- _WHAT IS REQUIRED_
Lines holding the string "analysis" in the listing below are to be copied.

- _MATERIAL PROVIDED_
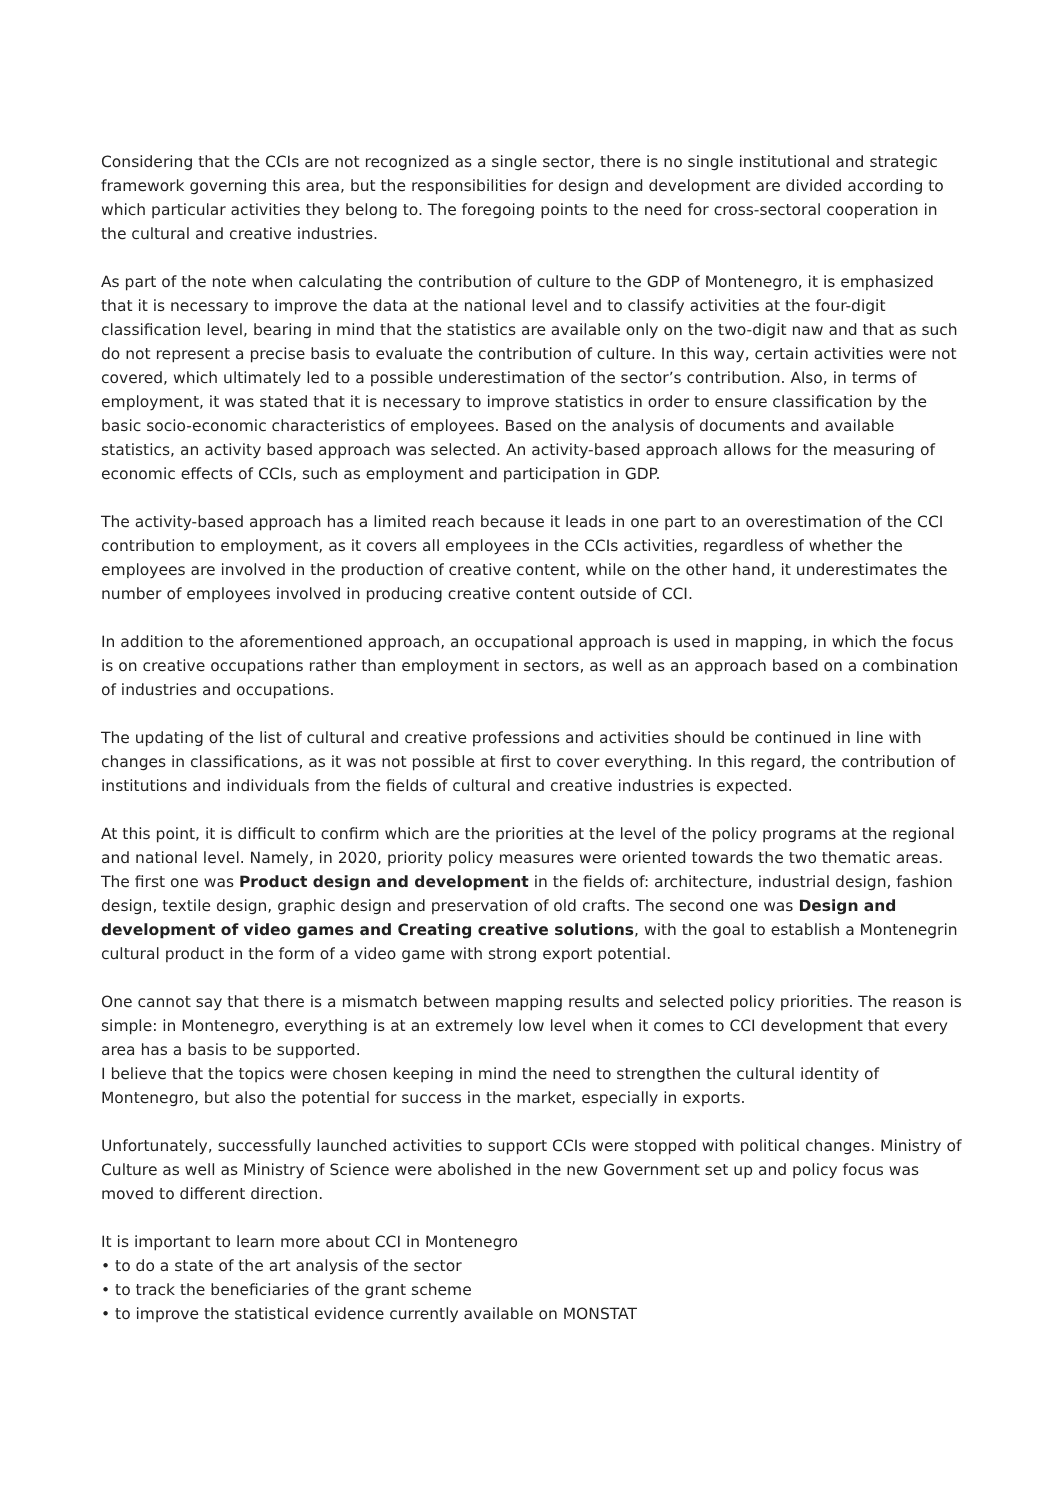Considering that the CCIs are not recognized as a single sector, there is no single institutional and strategic framework governing this area, but the responsibilities for design and development are divided according to which particular activities they belong to. The foregoing points to the need for cross-sectoral cooperation in the cultural and creative industries.
As part of the note when calculating the contribution of culture to the GDP of Montenegro, it is emphasized that it is necessary to improve the data at the national level and to classify activities at the four-digit classification level, bearing in mind that the statistics are available only on the two-digit naw and that as such do not represent a precise basis to evaluate the contribution of culture. In this way, certain activities were not covered, which ultimately led to a possible underestimation of the sector’s contribution. Also, in terms of employment, it was stated that it is necessary to improve statistics in order to ensure classification by the basic socio-economic characteristics of employees. Based on the analysis of documents and available statistics, an activity based approach was selected. An activity-based approach allows for the measuring of economic effects of CCIs, such as employment and participation in GDP.
The activity-based approach has a limited reach because it leads in one part to an overestimation of the CCI contribution to employment, as it covers all employees in the CCIs activities, regardless of whether the employees are involved in the production of creative content, while on the other hand, it underestimates the number of employees involved in producing creative content outside of CCI.
In addition to the aforementioned approach, an occupational approach is used in mapping, in which the focus is on creative occupations rather than employment in sectors, as well as an approach based on a combination of industries and occupations.
The updating of the list of cultural and creative professions and activities should be continued in line with changes in classifications, as it was not possible at first to cover everything. In this regard, the contribution of institutions and individuals from the fields of cultural and creative industries is expected.
At this point, it is difficult to confirm which are the priorities at the level of the policy programs at the regional and national level. Namely, in 2020, priority policy measures were oriented towards the two thematic areas. The first one was Product design and development in the fields of: architecture, industrial design, fashion design, textile design, graphic design and preservation of old crafts. The second one was Design and development of video games and Creating creative solutions, with the goal to establish a Montenegrin cultural product in the form of a video game with strong export potential.
One cannot say that there is a mismatch between mapping results and selected policy priorities. The reason is simple: in Montenegro, everything is at an extremely low level when it comes to CCI development that every area has a basis to be supported.
I believe that the topics were chosen keeping in mind the need to strengthen the cultural identity of Montenegro, but also the potential for success in the market, especially in exports.
Unfortunately, successfully launched activities to support CCIs were stopped with political changes. Ministry of Culture as well as Ministry of Science were abolished in the new Government set up and policy focus was moved to different direction.
It is important to learn more about CCI in Montenegro
• to do a state of the art analysis of the sector
• to track the beneficiaries of the grant scheme
• to improve the statistical evidence currently available on MONSTAT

- _FINISHED TASK_
As part of the note when calculating the contribution of culture to the GDP of Montenegro, it is emphasized that it is necessary to improve the data at the national level and to classify activities at the four-digit classification level, bearing in mind that the statistics are available only on the two-digit naw and that as such do not represent a precise basis to evaluate the contribution of culture. In this way, certain activities were not covered, which ultimately led to a possible underestimation of the sector’s contribution. Also, in terms of employment, it was stated that it is necessary to improve statistics in order to ensure classification by the basic socio-economic characteristics of employees. Based on the analysis of documents and available statistics, an activity based approach was selected. An activity-based approach allows for the measuring of economic effects of CCIs, such as employment and participation in GDP.
• to do a state of the art analysis of the sector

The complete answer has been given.